3.3.2. Somut olayda, vekalet görevinin kötüye kullanıldığı iddiasını ispat yükü davacıda olup dinlenen tanık beyanlarından ve dosya kapsamından, davalı ...’in müteahhitlik yapmakta olan diğer davalı ...’nın yapmış olduğu binadan bağımsız bölüm satın aldığı, satış bedelini satıcı ...’ya ödediği, ancak ...’nın aralarında kararlaştırılan bağımsız bölümü teslim etmeyip onun yerine davacıya ait çekişme konusu 18 nolu bağımsız bölümü davacıdan almış olduğu vekaletname ile davalı ...’e devrettiği, davalı ...’in diğer davalı ... ile el ve iş birliği içerisinde hareket ettiğinin ispatlanamadığı anlaşılmaktadır. Öte yandan taşınmazı vekil sıfatıyla temlik eden davalı ...’nın aldığı satış bedelini davacıya ödediğine ilişkin dosya içerisinde delil bulunmamaktadır.

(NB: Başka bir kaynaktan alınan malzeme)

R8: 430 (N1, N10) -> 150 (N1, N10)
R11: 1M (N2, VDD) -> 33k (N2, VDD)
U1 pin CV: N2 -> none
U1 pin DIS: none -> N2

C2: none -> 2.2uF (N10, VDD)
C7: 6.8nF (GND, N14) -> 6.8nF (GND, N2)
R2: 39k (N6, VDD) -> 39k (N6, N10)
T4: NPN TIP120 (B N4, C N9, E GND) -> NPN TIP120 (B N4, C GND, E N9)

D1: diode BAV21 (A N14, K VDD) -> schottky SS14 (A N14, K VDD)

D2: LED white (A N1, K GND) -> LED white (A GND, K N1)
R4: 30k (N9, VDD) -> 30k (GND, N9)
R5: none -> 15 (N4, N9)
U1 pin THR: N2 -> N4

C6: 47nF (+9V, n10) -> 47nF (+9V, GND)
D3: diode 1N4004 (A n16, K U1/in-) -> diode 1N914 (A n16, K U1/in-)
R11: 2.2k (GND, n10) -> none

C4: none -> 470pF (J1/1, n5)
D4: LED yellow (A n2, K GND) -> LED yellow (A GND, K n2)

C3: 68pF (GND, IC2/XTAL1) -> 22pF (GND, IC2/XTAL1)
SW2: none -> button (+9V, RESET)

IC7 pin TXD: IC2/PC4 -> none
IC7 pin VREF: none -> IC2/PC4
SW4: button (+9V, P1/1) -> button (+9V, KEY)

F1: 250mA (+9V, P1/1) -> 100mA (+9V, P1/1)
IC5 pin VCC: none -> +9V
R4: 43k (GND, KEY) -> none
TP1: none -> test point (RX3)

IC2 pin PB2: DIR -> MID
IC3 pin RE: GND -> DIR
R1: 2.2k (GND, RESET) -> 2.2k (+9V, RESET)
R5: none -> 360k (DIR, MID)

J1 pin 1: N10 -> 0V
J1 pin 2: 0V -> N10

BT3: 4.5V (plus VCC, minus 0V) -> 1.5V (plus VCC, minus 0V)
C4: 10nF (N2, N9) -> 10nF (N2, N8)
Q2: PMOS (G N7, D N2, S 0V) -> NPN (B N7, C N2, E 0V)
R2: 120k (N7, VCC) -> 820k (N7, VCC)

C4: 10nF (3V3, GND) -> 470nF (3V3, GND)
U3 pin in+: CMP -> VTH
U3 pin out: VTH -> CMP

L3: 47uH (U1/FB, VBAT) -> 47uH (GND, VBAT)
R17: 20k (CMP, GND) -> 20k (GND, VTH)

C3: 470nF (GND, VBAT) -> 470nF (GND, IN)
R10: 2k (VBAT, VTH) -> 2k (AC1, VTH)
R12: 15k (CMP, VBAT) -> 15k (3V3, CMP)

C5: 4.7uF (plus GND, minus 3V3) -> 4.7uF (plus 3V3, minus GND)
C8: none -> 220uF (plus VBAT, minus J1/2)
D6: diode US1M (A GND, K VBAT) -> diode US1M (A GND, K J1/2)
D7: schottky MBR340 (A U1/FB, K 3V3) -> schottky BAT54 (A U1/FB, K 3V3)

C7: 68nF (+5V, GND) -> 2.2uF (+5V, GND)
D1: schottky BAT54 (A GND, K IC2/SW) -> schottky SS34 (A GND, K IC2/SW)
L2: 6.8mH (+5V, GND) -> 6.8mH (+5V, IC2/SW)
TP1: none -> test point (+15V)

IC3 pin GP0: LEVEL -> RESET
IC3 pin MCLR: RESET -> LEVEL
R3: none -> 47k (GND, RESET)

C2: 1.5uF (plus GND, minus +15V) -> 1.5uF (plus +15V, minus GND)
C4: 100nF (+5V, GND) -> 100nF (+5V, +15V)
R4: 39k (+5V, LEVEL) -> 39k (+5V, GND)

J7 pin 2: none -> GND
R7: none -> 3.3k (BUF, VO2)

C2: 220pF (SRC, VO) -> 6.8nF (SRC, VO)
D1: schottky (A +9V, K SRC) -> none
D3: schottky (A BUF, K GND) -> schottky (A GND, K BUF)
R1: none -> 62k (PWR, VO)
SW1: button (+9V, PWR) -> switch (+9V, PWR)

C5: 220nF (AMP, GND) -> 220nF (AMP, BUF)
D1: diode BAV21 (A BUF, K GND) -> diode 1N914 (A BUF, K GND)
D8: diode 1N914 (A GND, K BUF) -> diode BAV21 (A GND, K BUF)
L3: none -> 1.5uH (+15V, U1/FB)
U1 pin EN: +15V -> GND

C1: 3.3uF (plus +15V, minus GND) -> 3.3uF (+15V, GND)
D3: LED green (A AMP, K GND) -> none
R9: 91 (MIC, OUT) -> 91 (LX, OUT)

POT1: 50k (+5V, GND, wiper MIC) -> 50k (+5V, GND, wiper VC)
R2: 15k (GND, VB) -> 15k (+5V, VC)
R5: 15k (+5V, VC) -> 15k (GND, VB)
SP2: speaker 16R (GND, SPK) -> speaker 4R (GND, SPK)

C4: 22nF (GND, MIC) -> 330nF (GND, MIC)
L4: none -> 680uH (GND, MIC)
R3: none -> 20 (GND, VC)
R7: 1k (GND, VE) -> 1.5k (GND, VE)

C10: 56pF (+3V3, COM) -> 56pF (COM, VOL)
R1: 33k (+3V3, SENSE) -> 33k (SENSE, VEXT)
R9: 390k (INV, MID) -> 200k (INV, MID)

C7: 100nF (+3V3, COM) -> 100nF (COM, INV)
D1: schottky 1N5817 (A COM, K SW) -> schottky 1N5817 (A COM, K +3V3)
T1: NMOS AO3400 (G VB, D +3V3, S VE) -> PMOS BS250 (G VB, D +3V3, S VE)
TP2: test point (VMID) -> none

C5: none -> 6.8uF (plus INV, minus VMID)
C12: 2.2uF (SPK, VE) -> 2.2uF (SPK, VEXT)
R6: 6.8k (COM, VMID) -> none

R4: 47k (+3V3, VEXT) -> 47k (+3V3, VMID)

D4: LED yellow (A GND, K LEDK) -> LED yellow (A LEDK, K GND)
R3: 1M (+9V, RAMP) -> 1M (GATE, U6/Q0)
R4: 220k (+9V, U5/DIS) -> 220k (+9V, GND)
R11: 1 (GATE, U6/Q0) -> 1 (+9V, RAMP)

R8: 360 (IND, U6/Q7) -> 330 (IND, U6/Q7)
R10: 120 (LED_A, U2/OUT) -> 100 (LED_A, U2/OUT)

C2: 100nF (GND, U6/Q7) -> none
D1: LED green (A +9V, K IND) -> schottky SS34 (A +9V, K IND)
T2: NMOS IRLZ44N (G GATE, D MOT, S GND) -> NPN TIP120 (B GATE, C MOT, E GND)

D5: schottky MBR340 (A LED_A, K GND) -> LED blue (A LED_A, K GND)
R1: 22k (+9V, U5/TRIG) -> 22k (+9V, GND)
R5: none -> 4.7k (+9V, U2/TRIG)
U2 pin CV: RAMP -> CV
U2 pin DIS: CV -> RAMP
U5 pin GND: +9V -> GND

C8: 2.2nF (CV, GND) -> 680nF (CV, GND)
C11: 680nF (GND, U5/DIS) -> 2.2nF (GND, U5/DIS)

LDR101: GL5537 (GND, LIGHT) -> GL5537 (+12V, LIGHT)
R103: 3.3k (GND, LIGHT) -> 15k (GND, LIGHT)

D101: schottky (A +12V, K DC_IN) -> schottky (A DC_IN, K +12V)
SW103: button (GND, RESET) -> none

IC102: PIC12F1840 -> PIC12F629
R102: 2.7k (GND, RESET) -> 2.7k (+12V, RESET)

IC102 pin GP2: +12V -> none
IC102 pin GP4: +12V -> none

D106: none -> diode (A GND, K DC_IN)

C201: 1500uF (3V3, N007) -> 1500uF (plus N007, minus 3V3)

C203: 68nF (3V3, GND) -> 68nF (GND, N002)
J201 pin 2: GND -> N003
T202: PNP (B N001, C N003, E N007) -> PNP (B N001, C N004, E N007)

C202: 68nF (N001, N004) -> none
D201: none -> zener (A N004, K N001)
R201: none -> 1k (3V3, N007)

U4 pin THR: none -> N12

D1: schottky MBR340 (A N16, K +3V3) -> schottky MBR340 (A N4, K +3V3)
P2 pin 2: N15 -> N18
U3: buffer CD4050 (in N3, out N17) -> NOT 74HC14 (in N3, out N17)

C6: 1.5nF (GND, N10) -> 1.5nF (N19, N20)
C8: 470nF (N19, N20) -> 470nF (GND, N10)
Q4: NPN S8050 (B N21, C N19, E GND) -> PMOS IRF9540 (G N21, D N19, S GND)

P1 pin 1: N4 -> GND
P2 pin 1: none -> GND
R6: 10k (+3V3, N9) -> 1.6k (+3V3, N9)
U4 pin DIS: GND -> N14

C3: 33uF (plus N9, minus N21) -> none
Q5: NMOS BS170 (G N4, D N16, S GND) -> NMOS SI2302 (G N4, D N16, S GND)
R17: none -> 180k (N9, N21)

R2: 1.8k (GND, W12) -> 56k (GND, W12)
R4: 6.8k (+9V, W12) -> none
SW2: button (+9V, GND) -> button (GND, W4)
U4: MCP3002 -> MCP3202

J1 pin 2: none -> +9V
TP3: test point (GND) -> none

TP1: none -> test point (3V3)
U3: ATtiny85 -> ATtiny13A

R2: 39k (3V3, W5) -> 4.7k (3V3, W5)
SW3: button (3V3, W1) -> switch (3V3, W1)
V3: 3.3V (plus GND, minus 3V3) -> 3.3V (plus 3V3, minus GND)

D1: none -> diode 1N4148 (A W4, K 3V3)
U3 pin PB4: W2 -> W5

3.3.3. Hal böyle olunca, davalı ... hakkındaki davanın reddi ile, vekil olan davalı ... hakkındaki terditli tazminat isteğinin kabulüne karar verilmesi gerekirken delillerin takdirinde hataya düşülerek yazılı olduğu üzere karar verilmesi doğru değildir.
VI. SONUÇ
Yukarıda açıklanan nedenlerle davalı ... vekilinin yerinde görülen temyiz itirazlarının kabulü ile HMK 371. maddesi gereğince Samsun Bölge Adliye Mahkemesi 1. Hukuk Dairesi kararının BOZULMASINA, peşin alınan harcın yatırana iadesine, HMK 373/2 nci maddesi gereğince dosyanın Samsun Bölge Adliye Mahkemesi 1. Hukuk Dairesine GÖNDERİLMESİNE, 20/11/2021 tarihinde yürürlüğe giren Avukatlık Asgari Ücret Tarifesi gereğince gelen temyiz eden davalı ... vekili için 3.815,00-TL duruşma vekâlet ücretinin temyiz edilen davacıdan alınmasına, 24/03/2022 tarihinde kesin olmak üzere oybirliğiyle karar verildi.